Continuing along the Unordered branch, we come to the Visual Encoder. The Visual Encoder is a simple component. It takes the histograms produced by the Visual Indexer and applies Term Frequency-Inverse Document Frequency (TF-IDF) to them. The term frequency is simply the count of each feature group in the BoVW. Inverse document frequency is how often a feature group arose in TANGO’s training set. The intuition for TF-IDF comes from BoW. In a language (e.g., English), some words are common (e.g., the, a, of). These frequent words are noise. They are not effective for discriminating between documents. So, we look at rare words to identify documents. The Visual Encoder creates a visual vector for each set of extracted features. In other words, the Visual Encoder creates an embedding for each video bug report that represents that report.
Now, we explore the Ordered branch. The intuition behind this branch is simple. First, duplicate video bug reports should have similar videos. Second, differing bug reports may have similar beginnings but should have distinct endings. After all, a bug report video will likely end after the bug occurs.
The first component on the Ordered branch is the Video Overlap Identifier.
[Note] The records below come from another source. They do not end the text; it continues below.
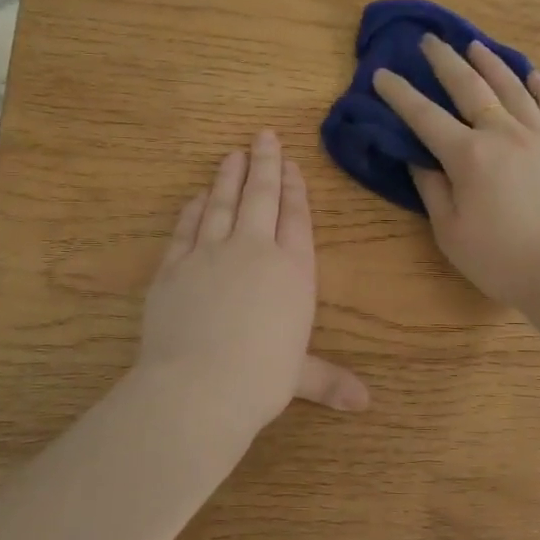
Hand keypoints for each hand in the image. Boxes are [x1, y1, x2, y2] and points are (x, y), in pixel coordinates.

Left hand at [137, 130, 368, 436]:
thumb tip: (365, 403)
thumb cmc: (261, 379)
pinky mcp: (173, 266)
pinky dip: (194, 208)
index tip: (292, 165)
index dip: (295, 189)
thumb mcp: (299, 377)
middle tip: (263, 136)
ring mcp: (209, 254)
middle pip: (261, 197)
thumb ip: (328, 379)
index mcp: (292, 272)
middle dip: (265, 164)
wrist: (198, 385)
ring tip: (232, 153)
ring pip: (222, 203)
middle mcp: (253, 251)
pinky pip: (186, 227)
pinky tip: (198, 196)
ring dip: (228, 176)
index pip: (296, 219)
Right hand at [373, 35, 539, 309]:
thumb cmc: (503, 260)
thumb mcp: (451, 233)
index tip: (381, 73)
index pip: (425, 117)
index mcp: (469, 156)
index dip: (400, 94)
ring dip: (491, 63)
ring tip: (475, 45)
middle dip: (445, 62)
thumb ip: (432, 190)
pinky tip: (532, 75)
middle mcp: (504, 134)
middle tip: (430, 40)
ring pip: (513, 88)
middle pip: (471, 87)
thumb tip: (417, 158)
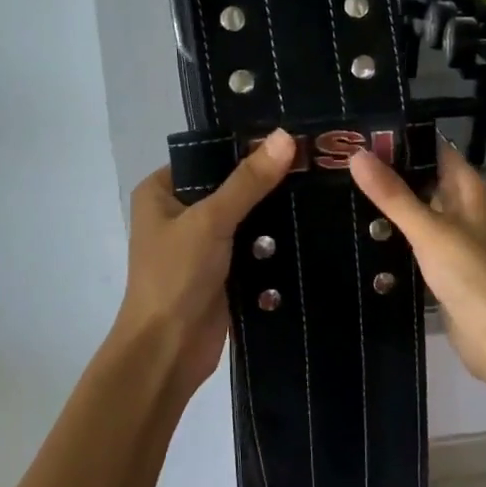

It extracts the longest sequence between two videos using modified longest common substring (LCS) algorithms. The algorithms use fuzzy matching to compare video sequences. One of the algorithms weights frames closer to the end of a video more heavily since the bug will likely be towards the end of the video. The Video Overlap Identifier component calculates the LCS scores and passes them to the Sequential Comparison Process module. The sequential comparison process calculates a similarity score for two bug reports by normalizing the computed LCS scores.
TANGO’s text pipeline compares the texts in two bug report videos. The texts are from GUI components (e.g., labels, titles, messages). TANGO does not look at texts that are not in a video. That means it ignores any user-written messages included in the video bug reports.
The Textual Extractor uses optical character recognition (OCR) on the individual extracted frames to build a “document” with the texts in a video. The “document” goes through a standard NLP preprocessing pipeline (e.g., tokenization, lemmatization, stop-word removal). The Textual Indexer indexes the processed documents, with Lucene, for faster similarity comparisons. Finally, the Textual Encoder computes an embedding vector for a document using its TF-IDF and index.
The Similarity Computation & Ranking unit is where all pipelines and branches converge. It calculates the similarities for each branch and pipeline. Then, the individual scores are combined. The algorithm for the Unordered branch of the visual pipeline is:
Sᵥᵢₛ = Sₑ
So, the visual similarity is the similarity between the embeddings produced by the Unordered branch. We use cosine similarity to compare the embeddings.
The similarities for the Ordered branch are computed as follows:
Sₗ = Sₑ
Sₗ꜀ₛ = overlap / [ ∑ (i / min) × ((max - i) / max) ]
Sₗ is the similarity of LCS fuzzy matching without weights. Sₑ is the cosine similarity for the embeddings from SimCLR or the visual encoder. Sₗ꜀ₛ is the similarity for LCS with weights. overlap is how much two videos overlap. min is the number of frames belonging to the shorter video, and max is the number of frames belonging to the longer video.
The similarity for the text pipeline is Lucene’s scoring function (i.e., cosine similarity and document length normalization). Combining the similarities from the two pipelines is straightforward:
Sₜₒₜ = (1 - w) × Sᵥᵢₛ + w × S꜀
Sₜₒₜ is the combined similarity, w is a weighting value to favor one pipeline over another, Sᵥᵢₛ is the similarity from the visual pipeline, and S꜀ is the similarity from the text pipeline.